Gib die gesamte Auflistung Zeile für Zeile unverändert aus und lass dabei die Bilder weg.

(Gespeicherte Einträge)
================
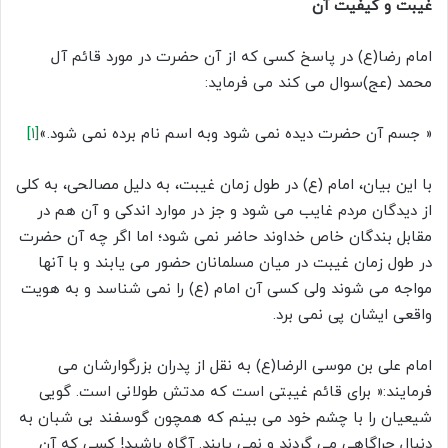
غیبت و کیفیت آن
امام رضا(ع) در پاسخ کسی که از آن حضرت در مورد قائم آل
محمد (عج)سوال می کند می فرماید:
« جسم آن حضرت دیده نمی شود وبه اسم نام برده نمی شود.»
[۱]
با این بیان، امام (ع) در طول زمان غیبت، به دلیل مصالحی، به کلی
از دیدگان مردم غایب می شود و جز در موارد اندکی و آن هم در
مقابل بندگان خاص خداوند حاضر نمی شود؛ اما اگر چه آن حضرت
در طول زمان غیبت در میان مسلمانان حضور می یابند و با آنها
مواجه می شوند ولی کسی آن امام (ع) را نمی شناسد و به هویت
واقعی ایشان پی نمی برد.
امام علی بن موسی الرضا(ع) به نقل از پدران بزرگوارشان می
فرمایند:« برای قائم غیبتی است که مدتش طولانی است. گویی
شیعیان را با چشم خود می بینم که همچون گوسفند بی شبان به
دنبال چراگاهی می گردند و نمی یابند. آگاه باشید! کسی که آن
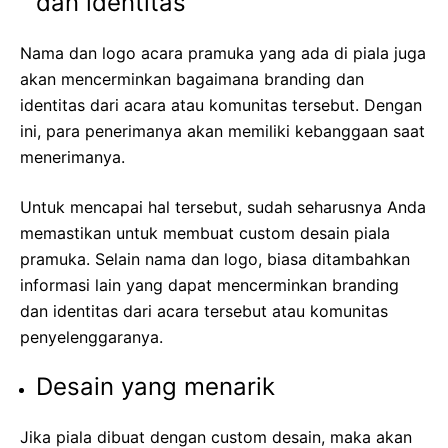
dan identitas
Nama dan logo acara pramuka yang ada di piala juga
akan mencerminkan bagaimana branding dan
identitas dari acara atau komunitas tersebut. Dengan
ini, para penerimanya akan memiliki kebanggaan saat
menerimanya.
Untuk mencapai hal tersebut, sudah seharusnya Anda
memastikan untuk membuat custom desain piala
pramuka. Selain nama dan logo, biasa ditambahkan
informasi lain yang dapat mencerminkan branding
dan identitas dari acara tersebut atau komunitas
penyelenggaranya.
Desain yang menarik
Jika piala dibuat dengan custom desain, maka akan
================
* Antwort *
غیبت و کیفیت آن
امام رضا(ع) در پاسخ کسی که از آن حضرت در مورد قائم آل
محمد (عج)سوال می کند می فرماید:
« جسم آن حضرت دیده نمی شود وبه اسم نام برده نمی شود.»
[۱]
با این بیان، امام (ع) در طول زمان غیبت، به دلیل مصالحی، به کلی
از دیدگان مردم غایب می شود و جز در موارد اندکی و آن هم در
مقابل بندگان خاص خداوند حاضر نمی شود؛ اما اگر چه آن حضرت
در طول زمان غیبت در میان مسلمانان حضور می یابند و با آنها
مواجه می شوند ولی کسی آن امام (ع) را نمی شناسد و به هویت
واقعی ایشان پی نمی برد.
امام علی بن موسی الرضا(ع) به نقل از پدران بزرگوارشان می
فرمایند:« برای قائم غیبتی است که مدتش طولانی است. گویی
شیعیان را با چشم خود می بینم که همچون گوسفند بی شبان به
دنبال چراگاهی می گردند و نمی یابند. آگاه باشید! کسی که آن
dan identitas
Nama dan logo acara pramuka yang ada di piala juga
akan mencerminkan bagaimana branding dan
identitas dari acara atau komunitas tersebut. Dengan
ini, para penerimanya akan memiliki kebanggaan saat
menerimanya.
Untuk mencapai hal tersebut, sudah seharusnya Anda
memastikan untuk membuat custom desain piala
pramuka. Selain nama dan logo, biasa ditambahkan
informasi lain yang dapat mencerminkan branding
dan identitas dari acara tersebut atau komunitas
penyelenggaranya.
Desain yang menarik
Jika piala dibuat dengan custom desain, maka akan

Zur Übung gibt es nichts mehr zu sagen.